Submitted to: Advanced Studies in Biology
Publication Type: Peer reviewed journal
Publication Acceptance Date: 1/5/2009
Publication Date: 1/23/2009
Citation: Antoine, W., Miernyk, J.A. 2009. A Multidimensional Scaling-Based Model for Analysis of Time-Index Biomics Data. Advanced Studies in Biology. 1:43-59. Interpretive Summary: An enormous amount of information is generated during genomics-type profiling studies. It is important to summarize this data in a meaningful way. A key step in reducing the size of data-sets is called clustering. During the process of clustering, all of the patterns that display a similar change in size with the change in time are combined into a single cluster. After clustering, all of the information can be treated as a single pattern. A unique three-step statistical method was developed for clustering. The main innovation of this method is that it allows the user to determine the ideal number of clusters for any given data set. The method can be used both to describe the relationships in a set of data, and to predict how the relationships will vary.
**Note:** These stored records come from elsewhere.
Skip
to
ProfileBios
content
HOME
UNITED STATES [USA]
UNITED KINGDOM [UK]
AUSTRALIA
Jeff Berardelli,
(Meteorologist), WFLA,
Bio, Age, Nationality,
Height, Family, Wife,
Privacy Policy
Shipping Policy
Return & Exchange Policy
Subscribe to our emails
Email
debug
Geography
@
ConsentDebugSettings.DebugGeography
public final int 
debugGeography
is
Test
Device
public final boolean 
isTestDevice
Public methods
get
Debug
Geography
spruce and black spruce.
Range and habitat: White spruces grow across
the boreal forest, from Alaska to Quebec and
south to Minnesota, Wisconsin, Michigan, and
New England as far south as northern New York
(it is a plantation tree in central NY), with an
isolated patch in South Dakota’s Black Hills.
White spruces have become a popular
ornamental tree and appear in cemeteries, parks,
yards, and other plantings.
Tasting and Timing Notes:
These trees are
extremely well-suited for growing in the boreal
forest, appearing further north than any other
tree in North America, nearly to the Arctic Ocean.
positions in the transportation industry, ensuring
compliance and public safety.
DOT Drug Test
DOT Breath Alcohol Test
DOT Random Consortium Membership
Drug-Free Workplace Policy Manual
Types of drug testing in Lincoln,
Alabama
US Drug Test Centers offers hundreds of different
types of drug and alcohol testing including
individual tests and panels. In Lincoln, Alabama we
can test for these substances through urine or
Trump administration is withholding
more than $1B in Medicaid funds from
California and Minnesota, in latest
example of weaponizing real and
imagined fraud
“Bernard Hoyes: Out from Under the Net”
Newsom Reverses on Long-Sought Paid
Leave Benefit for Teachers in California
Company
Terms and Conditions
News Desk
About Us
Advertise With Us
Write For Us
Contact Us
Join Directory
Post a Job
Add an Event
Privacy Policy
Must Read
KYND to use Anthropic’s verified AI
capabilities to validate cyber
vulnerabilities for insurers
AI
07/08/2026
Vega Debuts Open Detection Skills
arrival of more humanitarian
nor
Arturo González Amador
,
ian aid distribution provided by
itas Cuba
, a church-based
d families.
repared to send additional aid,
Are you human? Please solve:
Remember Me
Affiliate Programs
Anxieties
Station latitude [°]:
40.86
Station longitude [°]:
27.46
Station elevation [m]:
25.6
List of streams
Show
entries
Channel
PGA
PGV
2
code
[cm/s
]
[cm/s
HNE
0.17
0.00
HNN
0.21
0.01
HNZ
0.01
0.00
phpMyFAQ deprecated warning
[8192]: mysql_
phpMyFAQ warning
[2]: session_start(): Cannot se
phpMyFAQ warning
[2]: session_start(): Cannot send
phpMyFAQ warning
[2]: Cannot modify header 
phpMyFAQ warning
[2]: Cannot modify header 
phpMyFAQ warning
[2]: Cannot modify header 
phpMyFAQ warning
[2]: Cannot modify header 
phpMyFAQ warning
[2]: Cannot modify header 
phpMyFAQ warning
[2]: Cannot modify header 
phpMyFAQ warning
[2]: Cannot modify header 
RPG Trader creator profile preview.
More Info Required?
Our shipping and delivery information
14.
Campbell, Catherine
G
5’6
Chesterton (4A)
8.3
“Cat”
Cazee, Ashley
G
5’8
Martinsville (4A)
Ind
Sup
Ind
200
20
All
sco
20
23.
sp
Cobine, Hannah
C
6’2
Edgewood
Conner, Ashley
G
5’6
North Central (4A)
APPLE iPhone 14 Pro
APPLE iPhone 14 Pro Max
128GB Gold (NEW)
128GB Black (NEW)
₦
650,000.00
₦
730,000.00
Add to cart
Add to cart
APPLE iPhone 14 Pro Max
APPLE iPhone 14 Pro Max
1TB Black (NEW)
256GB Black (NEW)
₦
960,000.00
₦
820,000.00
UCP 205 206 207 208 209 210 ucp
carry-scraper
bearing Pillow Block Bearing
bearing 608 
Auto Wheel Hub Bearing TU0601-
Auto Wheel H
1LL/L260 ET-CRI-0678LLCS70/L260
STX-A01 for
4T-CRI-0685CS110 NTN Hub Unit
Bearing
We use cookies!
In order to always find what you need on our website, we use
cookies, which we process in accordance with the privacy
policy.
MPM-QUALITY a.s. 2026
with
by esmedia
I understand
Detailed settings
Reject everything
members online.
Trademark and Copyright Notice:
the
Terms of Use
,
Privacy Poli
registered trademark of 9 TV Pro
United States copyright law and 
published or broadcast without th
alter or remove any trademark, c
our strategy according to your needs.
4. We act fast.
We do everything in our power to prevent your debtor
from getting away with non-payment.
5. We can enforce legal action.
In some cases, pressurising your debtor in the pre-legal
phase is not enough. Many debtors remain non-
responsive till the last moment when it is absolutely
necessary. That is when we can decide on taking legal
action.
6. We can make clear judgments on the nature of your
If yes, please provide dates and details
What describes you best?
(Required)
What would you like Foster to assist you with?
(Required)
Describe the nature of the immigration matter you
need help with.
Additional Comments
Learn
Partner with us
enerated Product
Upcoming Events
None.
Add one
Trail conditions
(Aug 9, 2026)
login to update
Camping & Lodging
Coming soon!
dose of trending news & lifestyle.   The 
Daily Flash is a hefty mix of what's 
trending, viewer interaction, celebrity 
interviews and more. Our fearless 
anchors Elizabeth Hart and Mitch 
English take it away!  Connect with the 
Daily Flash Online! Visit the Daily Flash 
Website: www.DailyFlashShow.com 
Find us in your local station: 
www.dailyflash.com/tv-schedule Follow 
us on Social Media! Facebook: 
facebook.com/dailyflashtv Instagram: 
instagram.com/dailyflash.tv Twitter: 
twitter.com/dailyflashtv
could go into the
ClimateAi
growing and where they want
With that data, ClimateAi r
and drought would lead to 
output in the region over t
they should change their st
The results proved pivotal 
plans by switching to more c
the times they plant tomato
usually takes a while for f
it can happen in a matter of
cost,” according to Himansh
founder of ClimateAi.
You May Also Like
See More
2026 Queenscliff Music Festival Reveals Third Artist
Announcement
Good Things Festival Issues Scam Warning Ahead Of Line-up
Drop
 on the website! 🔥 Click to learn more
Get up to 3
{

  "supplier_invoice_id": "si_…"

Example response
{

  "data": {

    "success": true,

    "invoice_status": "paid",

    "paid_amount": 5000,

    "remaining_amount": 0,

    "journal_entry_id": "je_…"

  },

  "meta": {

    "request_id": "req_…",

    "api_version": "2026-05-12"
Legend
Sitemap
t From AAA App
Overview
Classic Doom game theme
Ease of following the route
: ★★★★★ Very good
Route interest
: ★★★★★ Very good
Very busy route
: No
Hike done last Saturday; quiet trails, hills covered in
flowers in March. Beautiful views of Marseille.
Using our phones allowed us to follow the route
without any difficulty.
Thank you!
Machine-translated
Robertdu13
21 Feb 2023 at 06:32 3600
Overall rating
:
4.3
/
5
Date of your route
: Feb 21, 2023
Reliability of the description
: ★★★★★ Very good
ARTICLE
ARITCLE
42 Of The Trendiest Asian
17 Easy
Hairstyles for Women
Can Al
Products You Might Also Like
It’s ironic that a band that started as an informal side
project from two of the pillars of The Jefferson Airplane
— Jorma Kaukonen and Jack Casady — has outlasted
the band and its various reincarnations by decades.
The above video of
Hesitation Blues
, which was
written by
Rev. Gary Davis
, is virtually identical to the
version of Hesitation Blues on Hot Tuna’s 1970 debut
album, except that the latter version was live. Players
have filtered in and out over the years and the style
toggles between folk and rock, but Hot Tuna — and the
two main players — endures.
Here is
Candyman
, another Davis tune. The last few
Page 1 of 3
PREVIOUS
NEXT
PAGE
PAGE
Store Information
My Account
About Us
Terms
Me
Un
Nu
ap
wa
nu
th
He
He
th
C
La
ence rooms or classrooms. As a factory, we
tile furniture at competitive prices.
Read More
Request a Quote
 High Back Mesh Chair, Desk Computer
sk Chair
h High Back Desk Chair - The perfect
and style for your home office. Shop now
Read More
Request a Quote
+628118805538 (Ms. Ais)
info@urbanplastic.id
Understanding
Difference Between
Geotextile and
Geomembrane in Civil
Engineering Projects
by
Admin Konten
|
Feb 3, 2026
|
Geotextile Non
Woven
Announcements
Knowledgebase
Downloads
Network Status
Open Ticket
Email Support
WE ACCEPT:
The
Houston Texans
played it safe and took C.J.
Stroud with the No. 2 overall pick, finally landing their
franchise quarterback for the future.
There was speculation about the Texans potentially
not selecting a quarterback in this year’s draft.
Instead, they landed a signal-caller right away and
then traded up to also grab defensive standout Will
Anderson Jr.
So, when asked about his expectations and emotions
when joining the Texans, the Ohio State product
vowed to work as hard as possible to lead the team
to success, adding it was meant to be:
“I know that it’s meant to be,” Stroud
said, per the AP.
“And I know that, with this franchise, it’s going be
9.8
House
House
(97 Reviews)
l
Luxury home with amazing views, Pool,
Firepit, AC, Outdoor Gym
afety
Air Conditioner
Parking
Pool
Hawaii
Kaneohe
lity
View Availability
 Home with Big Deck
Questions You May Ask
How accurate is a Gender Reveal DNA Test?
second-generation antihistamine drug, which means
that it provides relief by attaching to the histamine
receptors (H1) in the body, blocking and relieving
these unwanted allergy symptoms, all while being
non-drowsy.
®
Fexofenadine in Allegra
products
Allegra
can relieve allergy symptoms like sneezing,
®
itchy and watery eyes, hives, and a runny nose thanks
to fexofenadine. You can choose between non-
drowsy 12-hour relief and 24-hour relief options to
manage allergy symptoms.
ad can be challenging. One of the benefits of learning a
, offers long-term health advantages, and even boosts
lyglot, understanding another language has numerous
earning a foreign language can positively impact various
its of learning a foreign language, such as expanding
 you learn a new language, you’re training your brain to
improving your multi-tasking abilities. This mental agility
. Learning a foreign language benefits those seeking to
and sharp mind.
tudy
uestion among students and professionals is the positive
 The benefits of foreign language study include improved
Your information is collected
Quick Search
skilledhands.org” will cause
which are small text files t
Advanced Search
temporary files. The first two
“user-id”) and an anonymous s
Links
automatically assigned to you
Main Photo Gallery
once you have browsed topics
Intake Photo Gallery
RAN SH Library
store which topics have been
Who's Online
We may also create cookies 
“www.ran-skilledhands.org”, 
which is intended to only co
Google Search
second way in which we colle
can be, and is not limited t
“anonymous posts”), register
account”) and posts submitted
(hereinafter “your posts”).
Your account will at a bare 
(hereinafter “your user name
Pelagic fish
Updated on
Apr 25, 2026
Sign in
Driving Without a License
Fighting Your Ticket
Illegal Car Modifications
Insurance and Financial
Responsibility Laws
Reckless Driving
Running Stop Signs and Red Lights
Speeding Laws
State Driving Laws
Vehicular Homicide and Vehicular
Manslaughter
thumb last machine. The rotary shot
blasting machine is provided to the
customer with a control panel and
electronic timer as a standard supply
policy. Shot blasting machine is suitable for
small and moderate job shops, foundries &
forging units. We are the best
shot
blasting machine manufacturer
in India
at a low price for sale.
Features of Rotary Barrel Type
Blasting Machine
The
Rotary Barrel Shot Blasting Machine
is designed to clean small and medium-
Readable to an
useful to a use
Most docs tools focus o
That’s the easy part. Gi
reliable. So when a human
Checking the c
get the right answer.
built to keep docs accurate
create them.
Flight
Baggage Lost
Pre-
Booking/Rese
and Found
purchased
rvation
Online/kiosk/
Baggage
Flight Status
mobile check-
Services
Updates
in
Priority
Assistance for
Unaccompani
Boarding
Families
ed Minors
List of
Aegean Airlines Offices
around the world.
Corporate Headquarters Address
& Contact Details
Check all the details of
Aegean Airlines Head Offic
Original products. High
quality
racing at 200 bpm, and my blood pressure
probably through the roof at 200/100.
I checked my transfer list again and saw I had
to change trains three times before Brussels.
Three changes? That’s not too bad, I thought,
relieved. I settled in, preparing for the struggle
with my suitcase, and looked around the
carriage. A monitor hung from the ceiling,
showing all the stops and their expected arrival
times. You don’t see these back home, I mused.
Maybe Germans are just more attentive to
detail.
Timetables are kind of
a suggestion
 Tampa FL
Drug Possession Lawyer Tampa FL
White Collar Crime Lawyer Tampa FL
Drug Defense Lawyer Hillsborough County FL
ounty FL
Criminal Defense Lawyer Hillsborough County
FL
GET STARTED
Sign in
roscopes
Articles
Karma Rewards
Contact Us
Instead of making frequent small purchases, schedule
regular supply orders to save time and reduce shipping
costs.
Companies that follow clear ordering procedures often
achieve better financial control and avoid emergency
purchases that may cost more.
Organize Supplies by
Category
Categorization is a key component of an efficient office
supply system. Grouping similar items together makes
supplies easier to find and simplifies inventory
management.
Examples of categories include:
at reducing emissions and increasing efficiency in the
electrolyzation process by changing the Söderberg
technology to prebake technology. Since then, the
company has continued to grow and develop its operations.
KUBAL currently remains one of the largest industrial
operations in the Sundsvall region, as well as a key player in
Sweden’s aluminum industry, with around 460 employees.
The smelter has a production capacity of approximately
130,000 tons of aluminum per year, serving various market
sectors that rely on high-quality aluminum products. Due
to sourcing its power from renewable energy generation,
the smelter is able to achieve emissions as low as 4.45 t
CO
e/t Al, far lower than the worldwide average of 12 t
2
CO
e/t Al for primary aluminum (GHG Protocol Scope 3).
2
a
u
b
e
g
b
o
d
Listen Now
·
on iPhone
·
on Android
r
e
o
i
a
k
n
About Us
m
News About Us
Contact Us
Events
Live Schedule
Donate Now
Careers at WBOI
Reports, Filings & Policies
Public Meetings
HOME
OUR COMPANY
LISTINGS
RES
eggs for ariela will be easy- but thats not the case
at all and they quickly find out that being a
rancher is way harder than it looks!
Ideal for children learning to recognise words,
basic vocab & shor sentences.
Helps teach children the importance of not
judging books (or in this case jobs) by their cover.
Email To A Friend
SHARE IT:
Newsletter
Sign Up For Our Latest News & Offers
This information will be important to researchers in their attempts to understand and interpret the information derived from genome-type profiling studies, and to develop more efficient crop plants through classical genetics or biotechnology.
Technical Abstract: An enormous amount of data is generated during time-index biomics profiling studies, and it is important to summarize this data in a biologically meaningful way. In this perspective, pattern detection techniques and modeling are important tools. We propose use of the multidimensional scaling algorithm to detect consensus patterns within clustered time-index data. Retrieved patterns can be used as a reference to describe the individual gene expressions through a model. The model describes expression by proposing a profile match index and a level parameter for each individual pattern. A publicly available transcript profiling dataset from developing soybean embryos was used to illustrate the model. After describing a pattern for each of 11 clusters, the parameters of the model and the goodness of fit were estimated for each gene. The legitimacy of the consensus pattern for each cluster was assessed relative to the badness of fit. The profile match index and the individual fit statistics served to validate the membership of a gene to a cluster, and successfully isolated out-groups within clusters. A description of the gene expression network manifest during physiological change could be established based on the patterns detected using the MDS procedure to consider each cluster as a building block. The described method allows extraction of meaningful information from any time-index profiling data.